Para Juana Libedinsky, con la torpeza del amor correspondido.
Andrew Becket está sentado en el estrado declarando como testigo de su propio juicio. El mismo que le iniciara el buffet del cual formaba parte como abogado. Es un break en la película (Filadelfia), porque su abogado comienza a hacerle preguntas sobre sus comienzos, sus ilusiones, sus expectativas, sus valores, sobre lo que pensaba de ese hombre que había sido como un padre y ahora lo miraba con una ternura que borraba todo lo inmediato. Todo lo que habían vivido juntos.
Andrew cuenta que ama la ley, su estudio, su respeto y cuidado, y que muchas veces siente algo parecido a la felicidad cuando comprende que con su aplicación hace justicia. Es un amor verdadero, porque espera ser correspondido, aunque acepta que no debe ni puede corresponderse con sus ambiciones personales.

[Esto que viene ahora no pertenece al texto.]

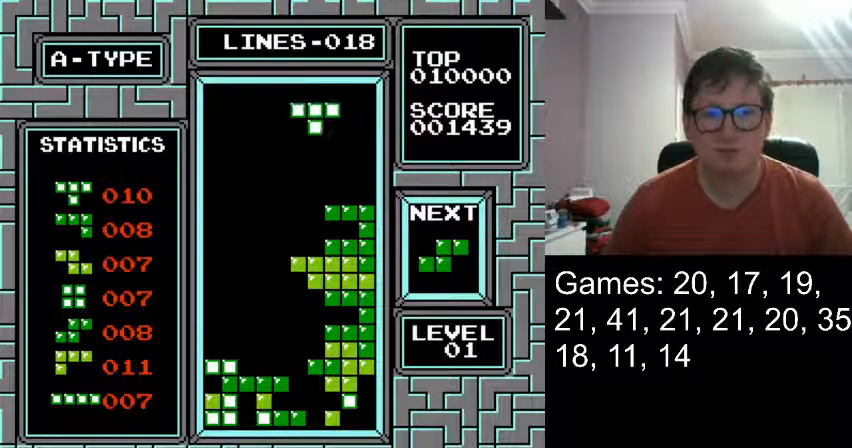
{"buttons": ["DPAD_DOWN"], "events": [[125, "DPAD_DOWN", "up"], [376, "DPAD_DOWN", "down"]]}
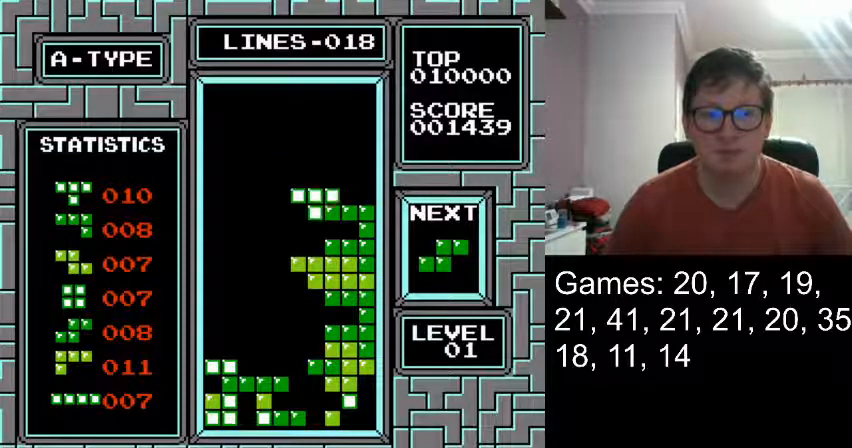
{"buttons": [], "events": [[166, "DPAD_DOWN", "up"]]}
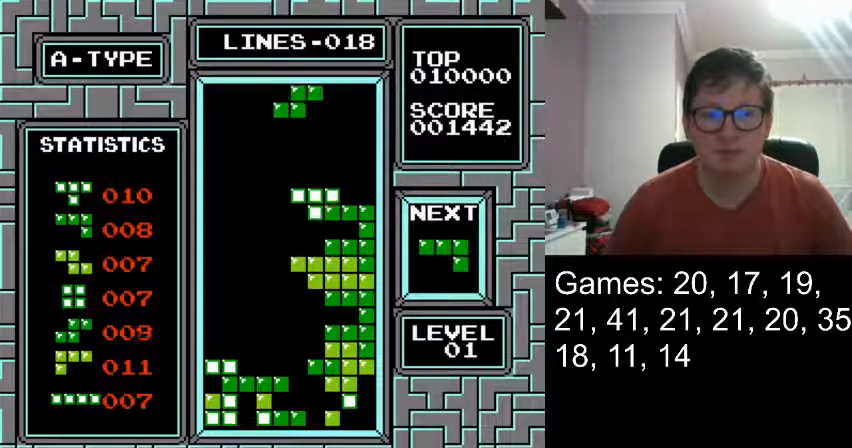
{"buttons": ["DPAD_LEFT"], "events": [[292, "DPAD_LEFT", "down"], [376, "DPAD_LEFT", "up"], [417, "DPAD_LEFT", "down"]]}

En su último caso, el que había desatado la decisión de prescindir de sus servicios porque había presentado sus conclusiones en un término que ponía en riesgo su viabilidad del mismo, el presidente del jurado oral les anticipa a los demás integrantes del jurado la paradójica dualidad del caso más importante y trascendente que había llevado adelante Andrew y su mediocre e irresponsable compromiso de quien asumiera la decisión de elegirlo a él para después prescindir de sus servicios como abogado: si tenemos a los aviones más caros y mejores, les pregunta a los otros integrantes del jurado, ¿mandaríamos a un piloto sin conocimientos o a alguien que hayamos comprobado sus capacidades?
Al final de la película, cuando Andrew ya no está, escenas de su infancia acompañadas por una melodía de Neil Young lo muestran jugando con sus hermanos vestido de cowboy, apagando las velitas de una torta de cumpleaños, proyectando su pasado y su presente en esa fiesta de despedida en la que también sus amigos se habían disfrazado para pasar un buen rato. ¨A veces creo que conozco de qué trata el amor, y cuando veo la luz sé que todo estará bien. Tengo mis amigos en el mundo, yo tenía mis amigos cuando éramos niños y niñas y compartíamos nuestros secretos… Ciudad de amor fraternal, lugar al que llamo hogar, no me des la espalda, no puedo estar solo. El amor dura. Alguien está hablando conmigo. Llamándome por mí nombre. Dime que no tengo la culpa. No tengo por qué avergonzarme de mi amor, Filadelfia…¨.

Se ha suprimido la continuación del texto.